* _Kegiatan_
Buat ringkasan dua kalimat dari tulisan di bawah tentang alasan bertahan di Oriflame.

* _Kutipan Teks_
_ _ _ _ _

Kamis, 22 November 2012

Mengapa Saya Tak Menyerah




Mungkiiin, dengan pencapaian sejauh ini, banyak orang akan bilang saya bodoh karena bertahan di Oriflame.  Sudah 18 bulan dan Senior Manajer (SM) pun belum. Lihat tuh pencapaian-pencapaian keren di Oriflame : Mbak Astri yang sudah Diamond dan dapat CRV, Mbak  Yulia Riani yang SM dalam tujuh minggu, Mbak Vita Yuliana yang SM dalam tiga bulan, Mbak Katrin yang SM dalam lima bulan…dan masih panjaaaang daftar pencapaian keren di Oriflame. Pencapaian orang lain…

Lah elu??

Dan ngapain juga masih bertahan? Kayaknya emang sudah kena cuci otak deh. Ehem..  banyak alasan saya untuk tetap bertahan di sini.

Pertama, saya percaya pada sistem bisnisnya. MLM…dan kamu percayaaa? Ya. Oke deh, saya nggak ngerti itung-itungan rumit perusahaan dalam menetapkan besaran bonus, harga produk dsb, yang mana itu sudah pasti rahasia perusahaan.  Tapi saya yakin mereka fair. Mengapa yakin, karena customer saya di sini rata-rata percaya pada produk Oriflame. Mereka juga menganggap harga Oriflame sepadan lah dengan barangnya. Dan customer saya itu justru sudah lebih dulu kenal Oriflame daripada saya loh. Mereka kadang cerita, duluuu cocok banget pake produk ini-itu… yang mana sekarang sudah nggak keluar lagi atau kemasan (dan harganya) sudah ganti hihihi.

_ _ _ _ _

* _Daftar Entri_
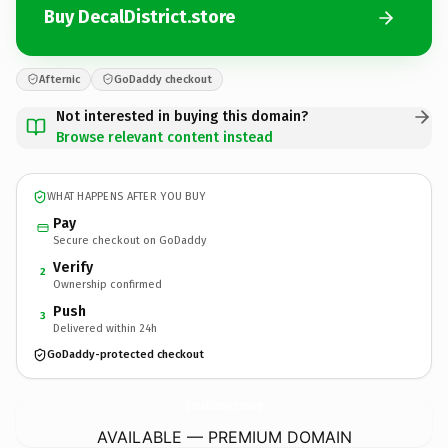
Buy DecalDistrict.store
Afternic
GoDaddy checkout
Not interested in buying this domain?
Browse relevant content instead
WHAT HAPPENS AFTER YOU BUY
Pay
Secure checkout on GoDaddy
Verify
2
Ownership confirmed
Push
3
Delivered within 24h
GoDaddy-protected checkout
DecalDistrict.
store
AVAILABLE — PREMIUM DOMAIN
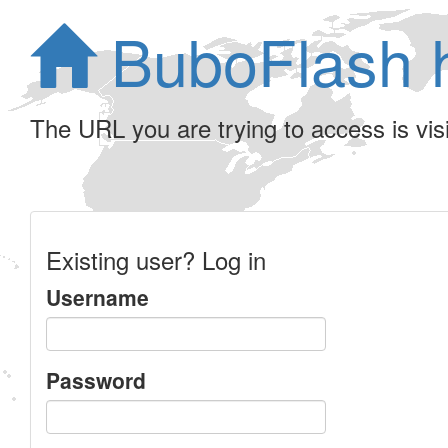
BuboFlash 
The URL you are trying to access is visib
Existing user? Log in
Username
Password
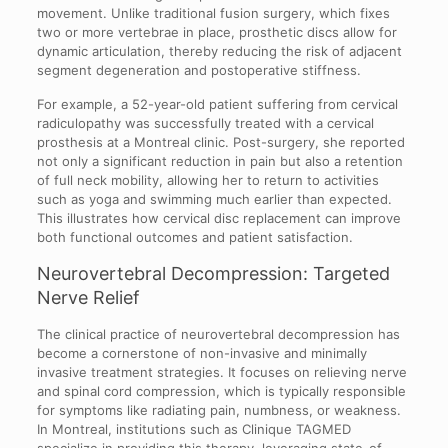
movement. Unlike traditional fusion surgery, which fixes
two or more vertebrae in place, prosthetic discs allow for
dynamic articulation, thereby reducing the risk of adjacent
segment degeneration and postoperative stiffness.
For example, a 52-year-old patient suffering from cervical
radiculopathy was successfully treated with a cervical
prosthesis at a Montreal clinic. Post-surgery, she reported
not only a significant reduction in pain but also a retention
of full neck mobility, allowing her to return to activities
such as yoga and swimming much earlier than expected.
This illustrates how cervical disc replacement can improve
both functional outcomes and patient satisfaction.
Neurovertebral Decompression: Targeted
Nerve Relief
The clinical practice of neurovertebral decompression has
become a cornerstone of non-invasive and minimally
invasive treatment strategies. It focuses on relieving nerve
and spinal cord compression, which is typically responsible
for symptoms like radiating pain, numbness, or weakness.
In Montreal, institutions such as Clinique TAGMED
specialize in providing this therapy, leveraging state-of-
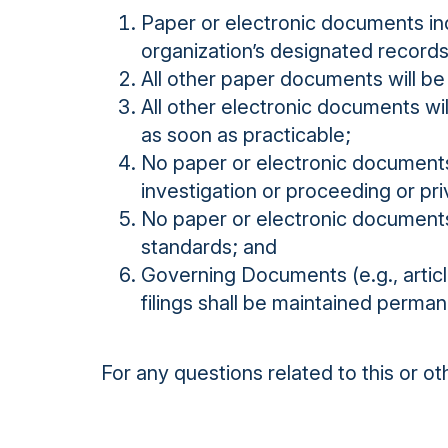
Paper or electronic documents ind
organization’s designated records
All other paper documents will be
All other electronic documents wi
as soon as practicable;
No paper or electronic documents 
investigation or proceeding or priv
No paper or electronic documents
standards; and
Governing Documents (e.g., artic
filings shall be maintained permane
For any questions related to this or o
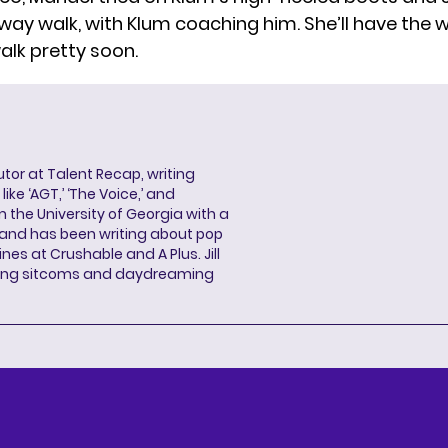
nway walk, with Klum coaching him. She’ll have the 
alk pretty soon.
butor at Talent Recap, writing
ke ‘AGT,’ ‘The Voice,’ and
 the University of Georgia with a
, and has been writing about pop
ines at Crushable and A Plus. Jill
hing sitcoms and daydreaming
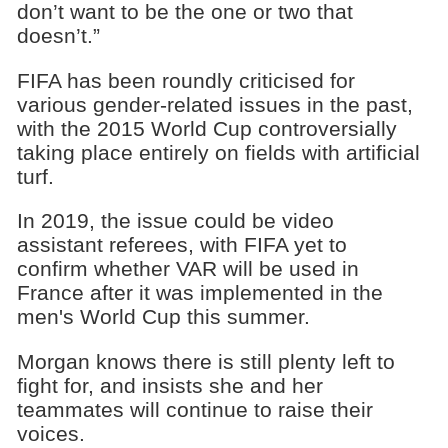
don’t want to be the one or two that
doesn’t.”
FIFA has been roundly criticised for
various gender-related issues in the past,
with the 2015 World Cup controversially
taking place entirely on fields with artificial
turf.
In 2019, the issue could be video
assistant referees, with FIFA yet to
confirm whether VAR will be used in
France after it was implemented in the
men's World Cup this summer.
Morgan knows there is still plenty left to
fight for, and insists she and her
teammates will continue to raise their
voices.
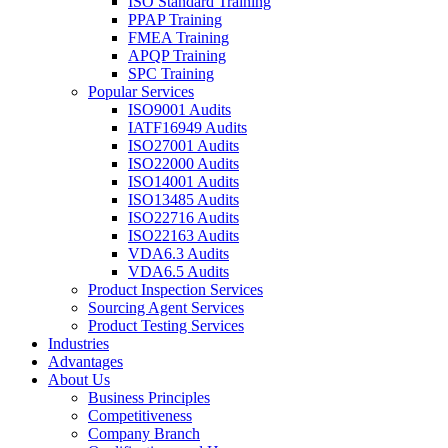
ISO Standard Training
PPAP Training
FMEA Training
APQP Training
SPC Training
Popular Services
ISO9001 Audits
IATF16949 Audits
ISO27001 Audits
ISO22000 Audits
ISO14001 Audits
ISO13485 Audits
ISO22716 Audits
ISO22163 Audits
VDA6.3 Audits
VDA6.5 Audits
Product Inspection Services
Sourcing Agent Services
Product Testing Services
Industries
Advantages
About Us
Business Principles
Competitiveness
Company Branch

_ _ _ _ _

* _Jawaban Soal_
Setelah 18 bulan di Oriflame, penulis belum mencapai Senior Manajer, sementara orang lain meraih pencapaian jauh lebih cepat, sehingga banyak orang mungkin menganggapnya bodoh karena bertahan. Alasan pertama yang ia kemukakan untuk tetap bertahan adalah kepercayaannya pada sistem bisnis perusahaan itu, karena pelanggannya rata-rata percaya pada produk Oriflame dan menganggap harganya sepadan.